Michael MacCambridge:
I think for me, it is so much about sports is, to go back to Neil's point earlier about that sense of community, that social aspect of it. But if sports is, or if your love for a team is this inoperable tumor that it is for Neil and I, if it's just something that is part of you, there is such a great sense of being able to share not just the disappointment and the excitement, but just the weekly sense of wonder, and to see Mohamed Salah do what he does, to see James Milner, who has been around so long I think of him as my age, and I'm 58, to see James Milner launch himself into the goal mouth for this magnificent clearance off the line, to be able to then come back and say to Neil in writing at 2,000 or 3,000 words, did you freaking see that?

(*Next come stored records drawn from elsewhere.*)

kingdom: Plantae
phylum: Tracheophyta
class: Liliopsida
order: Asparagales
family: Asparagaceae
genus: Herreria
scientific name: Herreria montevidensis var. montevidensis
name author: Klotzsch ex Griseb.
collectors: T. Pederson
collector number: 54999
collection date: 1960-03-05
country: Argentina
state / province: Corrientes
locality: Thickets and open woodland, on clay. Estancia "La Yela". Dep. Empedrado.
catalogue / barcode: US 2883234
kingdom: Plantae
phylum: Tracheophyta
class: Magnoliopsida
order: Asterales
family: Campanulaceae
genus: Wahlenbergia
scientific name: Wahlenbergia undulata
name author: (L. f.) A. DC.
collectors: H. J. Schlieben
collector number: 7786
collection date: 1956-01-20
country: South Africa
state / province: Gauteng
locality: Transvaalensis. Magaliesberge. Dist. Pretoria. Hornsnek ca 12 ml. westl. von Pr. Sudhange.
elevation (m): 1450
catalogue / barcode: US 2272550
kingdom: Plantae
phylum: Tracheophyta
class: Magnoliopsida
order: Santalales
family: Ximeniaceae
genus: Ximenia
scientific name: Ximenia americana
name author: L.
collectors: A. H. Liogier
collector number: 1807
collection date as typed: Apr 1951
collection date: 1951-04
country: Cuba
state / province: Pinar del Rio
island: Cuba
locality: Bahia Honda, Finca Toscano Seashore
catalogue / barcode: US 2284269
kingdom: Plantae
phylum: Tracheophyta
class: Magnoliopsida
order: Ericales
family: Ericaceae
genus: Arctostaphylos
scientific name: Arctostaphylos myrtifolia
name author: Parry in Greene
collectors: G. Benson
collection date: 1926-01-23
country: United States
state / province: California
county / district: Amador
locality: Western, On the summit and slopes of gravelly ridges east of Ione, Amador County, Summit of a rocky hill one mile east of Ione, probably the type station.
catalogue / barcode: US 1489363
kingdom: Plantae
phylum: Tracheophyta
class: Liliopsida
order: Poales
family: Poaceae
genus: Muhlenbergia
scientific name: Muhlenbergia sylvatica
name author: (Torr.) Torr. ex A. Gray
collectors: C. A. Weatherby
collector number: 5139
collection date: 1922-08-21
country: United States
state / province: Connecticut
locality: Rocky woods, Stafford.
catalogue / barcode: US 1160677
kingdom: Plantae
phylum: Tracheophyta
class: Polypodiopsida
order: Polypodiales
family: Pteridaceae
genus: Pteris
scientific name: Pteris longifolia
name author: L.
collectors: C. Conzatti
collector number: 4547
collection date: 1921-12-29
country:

Was one of the great joys of this process. And I'm glad it found its way between hard covers.
Grant Wahl::
Michael MacCambridge and Neil Atkinson are the authors of Red Letters: Two Fervent Liverpool FC Supporters Correspond Through The Epic Season That Wouldn't End. Congratulations, and thanks to you both for coming on the show.
Neil Atkinson:
Thanks for having us, Grant. It was a pleasure
Michael MacCambridge:
Thank you, sir. And thanks for writing the foreword.